===== Sección de texto =====

Una de las últimas víctimas fue un taxista. Sin duda trabajaba para una mafia. En un año, más de un centenar de personas que ejercían la misma profesión fueron ejecutadas en Acapulco y Monterrey, la metrópolis industrial del norte. Oficiaban de “halcones”, una suerte de vigilantes móviles, para uno u otro de los grupos que se disputan el control de estas grandes “plazas”. El impacto de las ejecuciones se ve amplificado por los blogs y portales especializados que muestran los vídeos de las ejecuciones filmadas por sus autores.

Entre el temor y la resignación, el país está cansado de contar a sus muertos : 55.671 desde 2006, según el diario La Jornada ; 65.000, según el semanario Zeta ; aproximadamente 47.500, según la PGR. La vida de millones de mexicanos, espectadores pasivos del horror cotidiano, se encuentra convulsionada.

Desde hace dos años, estallan batallas campales en el centro de grandes ciudades como Monterrey, Saltillo, Torreón, Tampico, Acapulco, Veracruz o Ciudad Juárez. La escena siempre es la misma : la fuerza pública localiza a un grupo de narcotraficantes, se lanza a su persecución y dispara sin preocuparse por la gente que realiza sus actividades cotidianas... Los habitantes se encierran en sus casas.

Decenas de pequeños empresarios fueron secuestrados en los Estados del norte. Más de doscientas mil personas abandonaron Ciudad Juárez para instalarse en Estados Unidos o en el interior del país. Grandes pueblos cercanos a la frontera estadounidense, escenarios de enfrentamientos mortales entre los carteles, se fueron quedando sin habitantes. Durante meses, antes de que el ejército tomara finalmente posesión de ellas, Ciudad Mier y San Fernando, dos de los municipios más grandes del Estado de Tamaulipas, se transformaron en ciudades fantasmas. Muy cerca de esta última, en abril de 2011, fueron exhumados 145 cuerpos de varias fosas comunes : migrantes de América Central, en tránsito hacia la frontera norte ; presuntos miembros del crimen organizado ; habitantes de la región. Las víctimas habían sido interceptadas por los Zetas a bordo de autobuses de línea provenientes del sur. Dieciséis policías municipales, acusados de proteger a los asesinos, fueron detenidos. Aunque controladas por el ejército, Ciudad Mier y San Fernando aún no han recuperado la calma.

=====

§ **Requisitos**: En el texto sobre la violencia en México, ¿cuántos cuerpos se exhumaron de fosas comunes cerca de San Fernando en abril de 2011?

===== Registros del conjunto =====

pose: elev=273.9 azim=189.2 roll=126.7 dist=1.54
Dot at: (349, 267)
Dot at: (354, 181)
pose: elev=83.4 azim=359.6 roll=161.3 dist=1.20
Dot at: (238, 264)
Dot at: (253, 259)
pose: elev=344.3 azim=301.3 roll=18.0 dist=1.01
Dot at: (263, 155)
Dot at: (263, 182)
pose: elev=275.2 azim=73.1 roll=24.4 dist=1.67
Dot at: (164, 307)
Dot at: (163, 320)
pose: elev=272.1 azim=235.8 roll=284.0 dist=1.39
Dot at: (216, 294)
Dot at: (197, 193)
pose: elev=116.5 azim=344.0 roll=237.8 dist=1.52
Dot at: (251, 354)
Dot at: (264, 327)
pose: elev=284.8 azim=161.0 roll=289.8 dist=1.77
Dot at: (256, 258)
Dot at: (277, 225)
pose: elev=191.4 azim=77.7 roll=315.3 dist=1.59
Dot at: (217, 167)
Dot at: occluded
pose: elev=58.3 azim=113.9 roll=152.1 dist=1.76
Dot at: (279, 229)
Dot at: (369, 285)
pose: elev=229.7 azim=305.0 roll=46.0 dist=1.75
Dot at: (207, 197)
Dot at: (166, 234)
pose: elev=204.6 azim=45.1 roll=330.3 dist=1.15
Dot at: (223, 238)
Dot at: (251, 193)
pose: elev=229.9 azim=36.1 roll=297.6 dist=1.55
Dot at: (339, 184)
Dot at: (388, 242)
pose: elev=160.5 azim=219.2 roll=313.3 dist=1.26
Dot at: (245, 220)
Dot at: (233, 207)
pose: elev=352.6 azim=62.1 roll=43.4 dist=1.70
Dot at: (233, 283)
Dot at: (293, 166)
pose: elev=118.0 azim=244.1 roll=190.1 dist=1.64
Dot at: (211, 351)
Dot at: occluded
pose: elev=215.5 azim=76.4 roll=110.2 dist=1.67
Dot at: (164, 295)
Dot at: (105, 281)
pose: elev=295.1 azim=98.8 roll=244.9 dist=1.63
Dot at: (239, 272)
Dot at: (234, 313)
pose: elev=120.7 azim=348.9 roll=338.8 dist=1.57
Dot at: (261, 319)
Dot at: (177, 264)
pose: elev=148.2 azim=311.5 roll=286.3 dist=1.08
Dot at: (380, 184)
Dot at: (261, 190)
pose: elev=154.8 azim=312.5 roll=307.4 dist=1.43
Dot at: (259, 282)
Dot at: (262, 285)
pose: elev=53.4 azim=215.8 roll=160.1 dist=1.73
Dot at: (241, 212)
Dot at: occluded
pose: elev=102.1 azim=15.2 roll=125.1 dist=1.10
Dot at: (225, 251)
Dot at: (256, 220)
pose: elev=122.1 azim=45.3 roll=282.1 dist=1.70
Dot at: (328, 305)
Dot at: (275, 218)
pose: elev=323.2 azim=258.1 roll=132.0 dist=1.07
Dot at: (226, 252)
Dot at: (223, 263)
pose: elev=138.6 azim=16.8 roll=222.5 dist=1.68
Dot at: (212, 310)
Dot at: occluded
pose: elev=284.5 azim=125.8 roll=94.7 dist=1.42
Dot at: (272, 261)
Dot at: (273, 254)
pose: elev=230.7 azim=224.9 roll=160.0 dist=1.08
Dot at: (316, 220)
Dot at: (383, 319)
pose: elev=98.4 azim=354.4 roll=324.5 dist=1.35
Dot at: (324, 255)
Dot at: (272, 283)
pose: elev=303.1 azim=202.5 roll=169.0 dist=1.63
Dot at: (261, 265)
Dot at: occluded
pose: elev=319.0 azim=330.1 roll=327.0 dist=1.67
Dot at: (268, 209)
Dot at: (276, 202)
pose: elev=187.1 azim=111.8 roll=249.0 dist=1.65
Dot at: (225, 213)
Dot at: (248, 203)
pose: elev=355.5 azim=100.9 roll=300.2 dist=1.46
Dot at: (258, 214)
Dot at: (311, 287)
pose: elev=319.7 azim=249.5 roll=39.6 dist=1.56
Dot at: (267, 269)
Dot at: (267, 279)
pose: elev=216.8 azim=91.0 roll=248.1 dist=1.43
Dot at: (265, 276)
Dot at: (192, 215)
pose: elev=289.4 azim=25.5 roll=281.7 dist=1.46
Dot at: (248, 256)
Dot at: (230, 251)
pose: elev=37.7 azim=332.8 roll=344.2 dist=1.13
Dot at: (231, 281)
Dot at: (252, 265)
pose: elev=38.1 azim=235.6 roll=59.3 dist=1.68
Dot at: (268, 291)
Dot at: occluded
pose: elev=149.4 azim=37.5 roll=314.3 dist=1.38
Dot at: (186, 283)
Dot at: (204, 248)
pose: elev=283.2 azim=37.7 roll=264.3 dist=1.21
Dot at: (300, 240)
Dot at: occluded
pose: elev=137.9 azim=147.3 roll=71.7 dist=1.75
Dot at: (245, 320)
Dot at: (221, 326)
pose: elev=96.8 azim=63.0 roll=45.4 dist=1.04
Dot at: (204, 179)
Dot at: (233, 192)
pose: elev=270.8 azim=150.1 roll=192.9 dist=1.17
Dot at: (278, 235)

=====

§ **Ejercicio resuelto**: 145 cuerpos.